Cuando Juan Manuel Santos fue ungido como el candidato del uribismo, a finales de 2009, no existía duda en algunos sectores que tarde o temprano impondría su agenda sobre la de su tutor. No hizo falta esperar mucho para ver cómo desde la composición de sus gabinete el entonces presidente Santos marcó distancias. La traición, consumada para muchos adeptos del expresidente Uribe, fue posible porque el diseño institucional del Estado colombiano ha dado sobrados poderes al presidente de la República y estos se acentúan cuando quien ostenta la dignidad ha jugado treinta años en las altas esferas del poder.

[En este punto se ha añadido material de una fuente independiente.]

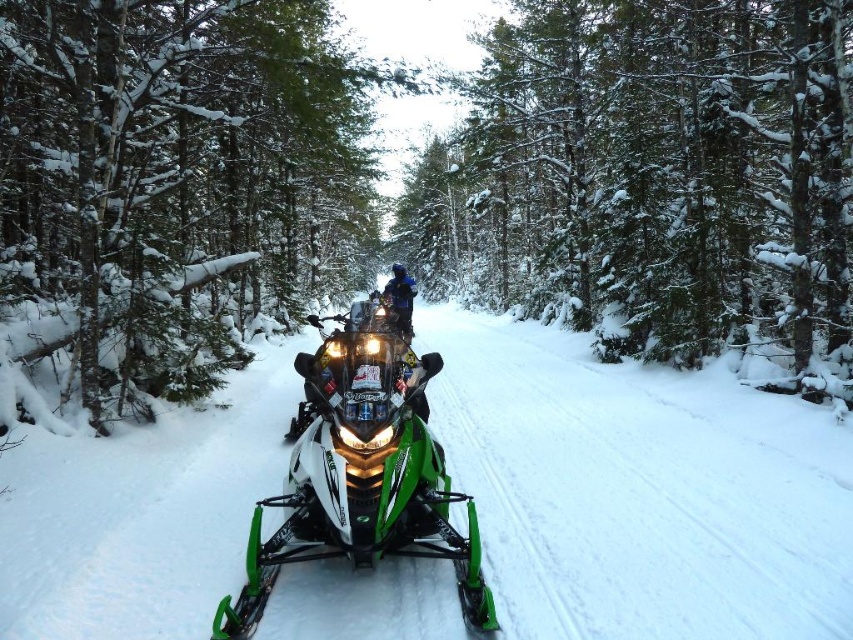
Can you confirm if green matte snowmobile at center is positioned below blue fabric jacket at center?

Indeed, green matte snowmobile at center is positioned under blue fabric jacket at center.

Between green matte snowmobile at center and blue fabric jacket at center, which one appears on the left side from the viewer's perspective?

Positioned to the left is blue fabric jacket at center.

Is point (22, 596) positioned in front of point (401, 280)?

Yes, it is in front of point (401, 280).

The width and height of the screenshot is (853, 640). I want to click on green matte snowmobile at center, so click(640, 490).

Is green textured snowmobile at center to the right of blue fabric jacket at center from the viewer's perspective?

Indeed, green textured snowmobile at center is positioned on the right side of blue fabric jacket at center.

Who is positioned more to the left, green textured snowmobile at center or blue fabric jacket at center?

Positioned to the left is blue fabric jacket at center.

Between point (793, 339) and point (390, 280), which one is positioned in front?

Point (793, 339) is in front.

Locate an element on the screen. The image size is (853, 640). green textured snowmobile at center is located at coordinates (653, 177).

Consider the image. Who is higher up, green matte tree at center or green textured snowmobile at center?

green textured snowmobile at center is higher up.

What do you see at coordinates (173, 193) in the screenshot? I see `green matte tree at center` at bounding box center [173, 193].

You are a GUI agent. You are given a task and a screenshot of the screen. Output one action in this format:
    pyautogui.click(x=<x>, y=<y>)
    Task: Click on the green matte tree at center
    
    Given the screenshot: What is the action you would take?
    pyautogui.click(x=173, y=193)

You are a GUI agent. You are given a task and a screenshot of the screen. Output one action in this format:
    pyautogui.click(x=<x>, y=<y>)
    Task: Click on the green matte tree at center
    Image resolution: width=853 pixels, height=640 pixels.
    Given the screenshot: What is the action you would take?
    pyautogui.click(x=173, y=193)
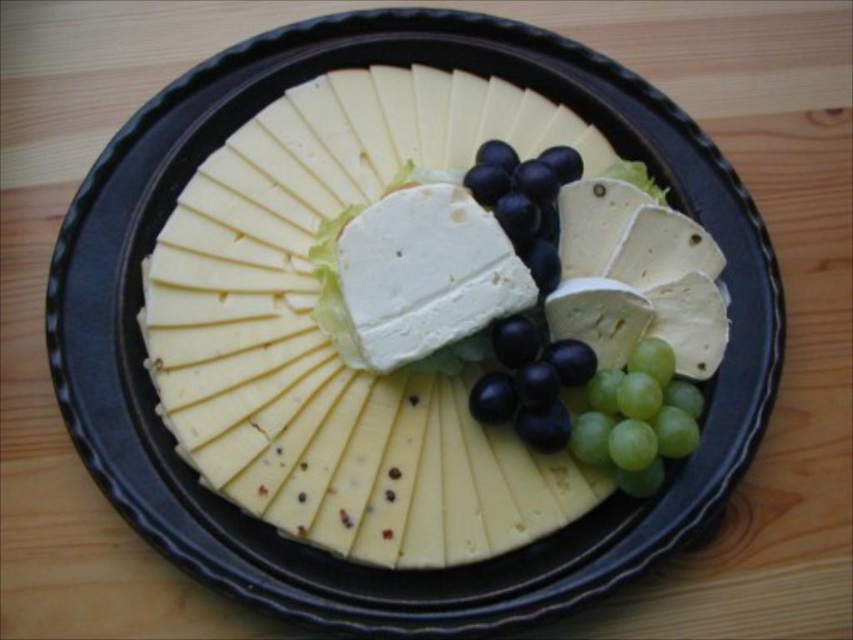
Question: Which point is farther to the camera?

Choices:
 (A) purple glossy grapes at center
 (B) green matte grapes at lower right

Answer: (A)

Question: Which point is farther to the camera?

Choices:
 (A) green matte grapes at lower right
 (B) black glossy grapes at center

Answer: (B)

Question: Is black glossy grapes at center wider than purple glossy grapes at center?

Choices:
 (A) no
 (B) yes

Answer: (B)

Question: Can you confirm if green matte grapes at lower right is thinner than black glossy grapes at center?

Choices:
 (A) yes
 (B) no

Answer: (B)

Question: Which point appears farthest from the camera in this image?

Choices:
 (A) (664, 342)
 (B) (498, 157)
 (C) (498, 410)

Answer: (B)

Question: Does green matte grapes at lower right appear on the left side of black glossy grapes at center?

Choices:
 (A) yes
 (B) no

Answer: (B)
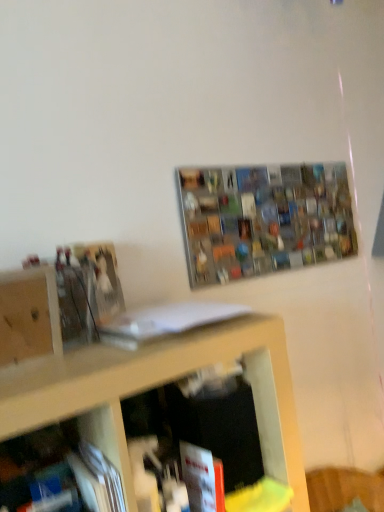
Question: Is wooden cabinet at left located within white matte book at center, the first book in the top-to-bottom sequence?

Choices:
 (A) yes
 (B) no

Answer: (B)

Question: Does white matte book at center, arranged as the second book when ordered from the bottom, have a larger size compared to wooden cabinet at left?

Choices:
 (A) yes
 (B) no

Answer: (B)

Question: Is white matte book at center, the first book in the top-to-bottom sequence, turned away from wooden cabinet at left?

Choices:
 (A) no
 (B) yes

Answer: (A)

Question: Is white matte book at center, arranged as the second book when ordered from the bottom, positioned behind wooden cabinet at left?

Choices:
 (A) yes
 (B) no

Answer: (A)

Question: Does white matte book at center, the first book in the top-to-bottom sequence, have a lesser height compared to wooden cabinet at left?

Choices:
 (A) no
 (B) yes

Answer: (B)

Question: From a real-world perspective, is white matte book at center, arranged as the second book when ordered from the bottom, beneath wooden cabinet at left?

Choices:
 (A) no
 (B) yes

Answer: (B)

Question: Is red matte book at lower center, the second book viewed from the top, facing away from wooden cabinet at left?

Choices:
 (A) yes
 (B) no

Answer: (B)

Question: Can you confirm if red matte book at lower center, the second book viewed from the top, is shorter than wooden cabinet at left?

Choices:
 (A) yes
 (B) no

Answer: (A)

Question: Considering the relative positions of red matte book at lower center, the second book viewed from the top, and wooden cabinet at left in the image provided, is red matte book at lower center, the second book viewed from the top, to the right of wooden cabinet at left from the viewer's perspective?

Choices:
 (A) yes
 (B) no

Answer: (A)

Question: Is wooden cabinet at left located within red matte book at lower center, which ranks as the 1th book in bottom-to-top order?

Choices:
 (A) yes
 (B) no

Answer: (B)

Question: Can you confirm if red matte book at lower center, the second book viewed from the top, is taller than wooden cabinet at left?

Choices:
 (A) yes
 (B) no

Answer: (B)

Question: Does red matte book at lower center, which ranks as the 1th book in bottom-to-top order, lie behind wooden cabinet at left?

Choices:
 (A) no
 (B) yes

Answer: (B)

Question: Is wooden cabinet at left far away from metallic grid at upper center?

Choices:
 (A) no
 (B) yes

Answer: (A)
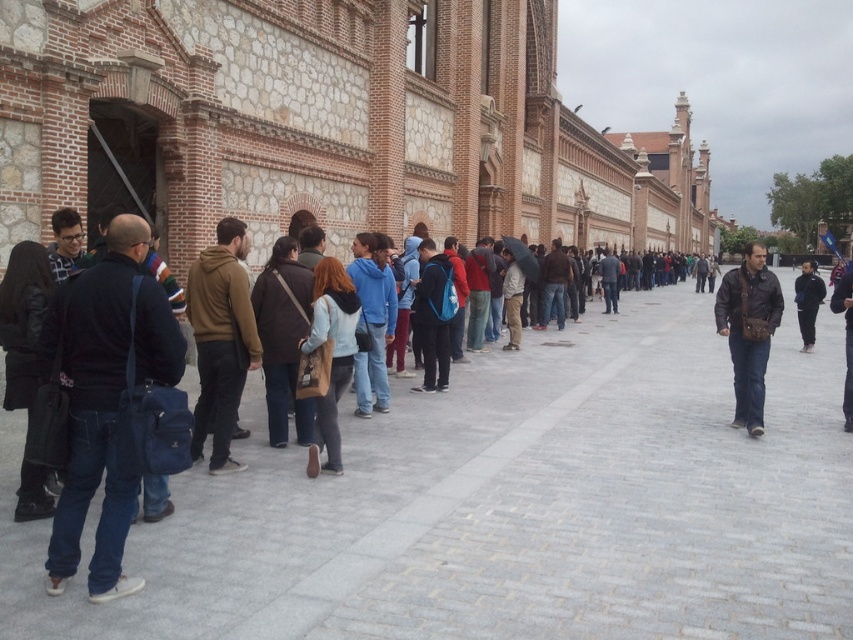
Question: Does dark blue jacket at center lie behind black leather jacket at center?

Choices:
 (A) yes
 (B) no

Answer: (A)

Question: Which of the following is the farthest from the observer?

Choices:
 (A) (325, 276)
 (B) (747, 376)
 (C) (795, 300)
 (D) (22, 481)

Answer: (C)

Question: Does brown suede jacket at center come in front of dark blue jacket at center?

Choices:
 (A) no
 (B) yes

Answer: (B)

Question: Which point is farther to the camera?

Choices:
 (A) dark blue fabric jacket at left
 (B) brown suede jacket at center
 (C) dark blue jacket at center
 (D) denim jacket at center

Answer: (C)

Question: Which object appears closest to the camera in this image?

Choices:
 (A) brown suede jacket at center
 (B) brown leather jacket at right
 (C) dark blue jeans at center

Answer: (C)

Question: Can you confirm if dark blue jeans at center is positioned to the left of dark blue fabric jacket at left?

Choices:
 (A) yes
 (B) no

Answer: (B)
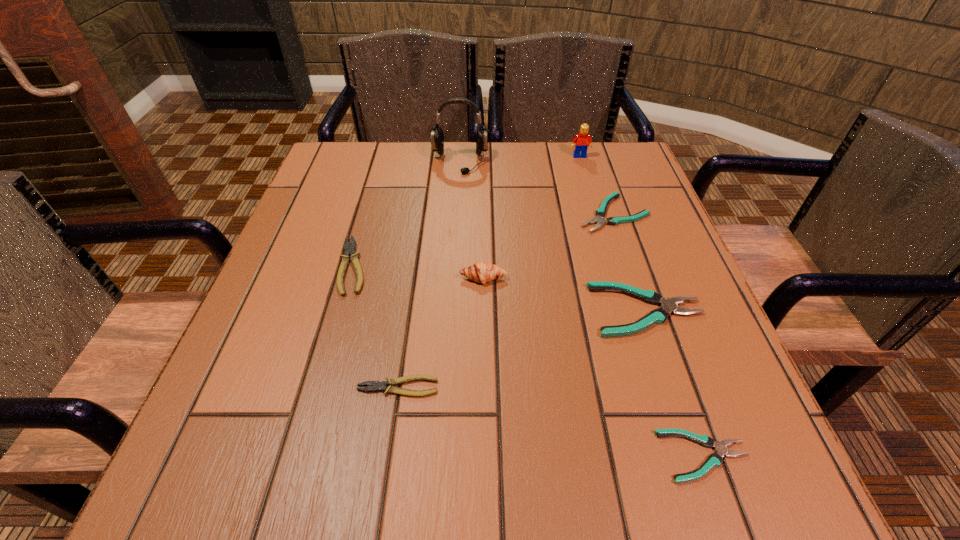
Locate an element on the screen. This screenshot has height=540, width=960. vacant region between the nearest pliers and the second farthest teal pliers is located at coordinates (676, 383).

Find the location of a particular element. The image size is (960, 540). vacant area that lies between the farthest pliers and the second tallest object is located at coordinates (596, 185).

Where is `vacant point located between the pastry and the second tallest object`? This screenshot has width=960, height=540. vacant point located between the pastry and the second tallest object is located at coordinates (532, 218).

Identify the location of free spot between the pastry and the tallest object. This screenshot has width=960, height=540. (471, 220).

The width and height of the screenshot is (960, 540). Identify the location of free space between the second farthest teal pliers and the red Lego. (613, 233).

Choose which object is the third nearest neighbor to the sixth nearest object. Please provide its 2D coordinates. Your answer should be formatted as a tuple, i.e. [(x, y)], where the tuple contains the x and y coordinates of a point satisfying the conditions above.

[(482, 272)]

Where is `object that is the second nearest to the second biggest teal pliers`? Image resolution: width=960 pixels, height=540 pixels. object that is the second nearest to the second biggest teal pliers is located at coordinates (581, 142).

Identify which pliers is the fourth closest to the sixth shortest object. Please provide its 2D coordinates. Your answer should be formatted as a tuple, i.e. [(x, y)], where the tuple contains the x and y coordinates of a point satisfying the conditions above.

[(600, 213)]

Identify which pliers is the fourth closest to the leftmost object. Please provide its 2D coordinates. Your answer should be formatted as a tuple, i.e. [(x, y)], where the tuple contains the x and y coordinates of a point satisfying the conditions above.

[(714, 460)]

Image resolution: width=960 pixels, height=540 pixels. What are the coordinates of `teal pliers that stands as the second closest to the third farthest object` in the screenshot? It's located at (714, 460).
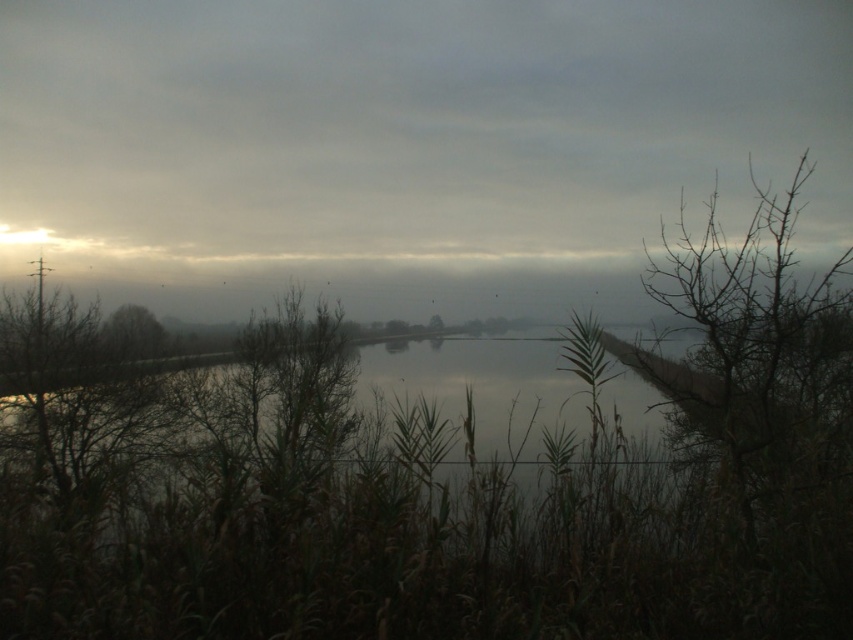
You are standing at the point with coordinates point (131, 333) in the image. What object are you standing on?

You are standing on the brown leafless tree at left.

You are standing at the edge of the water and want to walk towards the green leafy tree at center. Will the bare branches at right block your path?

The bare branches at right are positioned over the green leafy tree at center, so they might cast a shadow but won not block your path physically since they are above it.

Looking at this image, you are a bird flying over the serene landscape. You see the bare branches at right. Where exactly are they located in the image?

The bare branches at right are located at point (761, 346) in the image.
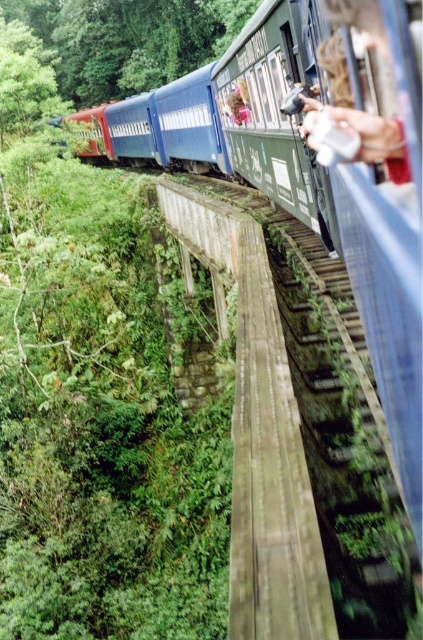
Question: Which point is closer to the camera taking this photo?

Choices:
 (A) (286, 394)
 (B) (172, 17)

Answer: (A)

Question: Does blue painted metal train car at center appear on the left side of green leafy tree at upper left?

Choices:
 (A) yes
 (B) no

Answer: (B)

Question: Which of the following is the farthest from the observer?

Choices:
 (A) (230, 595)
 (B) (233, 93)
 (C) (118, 113)

Answer: (C)

Question: Is blue painted metal train car at center bigger than green stone bridge at center?

Choices:
 (A) yes
 (B) no

Answer: (A)

Question: Which of the following is the farthest from the observer?

Choices:
 (A) (118, 116)
 (B) (241, 352)
 (C) (230, 108)

Answer: (A)

Question: Does green leafy tree at upper left have a lesser width compared to light brown hair at upper center?

Choices:
 (A) no
 (B) yes

Answer: (A)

Pero ese no es el caso de Iván Duque, quien ahora se enfrenta al dilema de serle fiel a su partido o el de asumir el genuino compromiso de gobernar bien a Colombia.
Un error estratégico que ha cometido el Centro Democrático es creer que, por haber ganado las elecciones, tiene el derecho de aplastar a los partidos que hicieron parte de la Unidad Nacional de Santos. A pesar que tienen la mayor bancada del Senado y la segunda de la Cámara, no cuentan con mayorías que aseguren la gobernabilidad del presidente Duque y este se enfrenta a la aguda encrucijada de creer que sin La U, sin los liberales o sin Cambio Radical puede llevar a cabo su agenda de gobierno y satisfacer a las barras bravas del uribismo, o si acepta que el ejercicio de gobernar implica hacer acuerdos y convocar a distintos sectores en torno a temas comunes. El problema es que Duque no cuenta con respaldos propios y construirlos le va a tomar posiblemente toda su presidencia, con la desventaja que no existe la reelección.
En la medida en que Iván Duque genere acercamientos con sectores de oposición e independientes, indispensables para sacar adelante iniciativas necesarias para su gobierno, deberá suavizar sus posturas y eso le pondrá una espada de Demócles: sus copartidarios –en algunos sectores ya lo hacen– le recordarán a quién le debe su presidencia y no tardarán en gritar que los traicionó; pero si accede a oír a los sectores radicales del uribismo, se enfrentará a perder el control sobre el Congreso. Parece que, a estas alturas, Duque no ha decidido ni lo uno ni lo otro. A ocho días de su primer mes como presidente de Colombia, su Gobierno no logra coger una dinámica propia, está encerrado en las propias polémicas que ha generado cada anuncio que hace y se enfrenta al ruido constante de cumplir los compromisos con su partido. Caso emblemático es el nombramiento de Alejandro Ordóñez en la OEA y al viceministro del Interior que tuvo que retractarse de llamar asesino a Gustavo Petro.
Es muy prematuro darle a Duque una calificación en tan poco tiempo, pero para este mismo momento hace ocho años, Juan Manuel Santos tenía completa claridad que tendría una coalición difícilmente atajable en el Congreso. Con eso pudo sacar adelante reformas en el campo tributario, de víctimas, de tierras, vivienda, salud, de equidad de género y de comercio exterior que, con la actual relación de Duque con el Congreso, difícilmente saldrían fácilmente en este gobierno. El nuevo presidente no puede cometer el mismo error de su antecesor de comulgar con la clase política tradicional para lograr sus objetivos, pero tampoco puede sucumbir a la soberbia de su propio partido. Por ahora, vemos al presidente en su laberinto.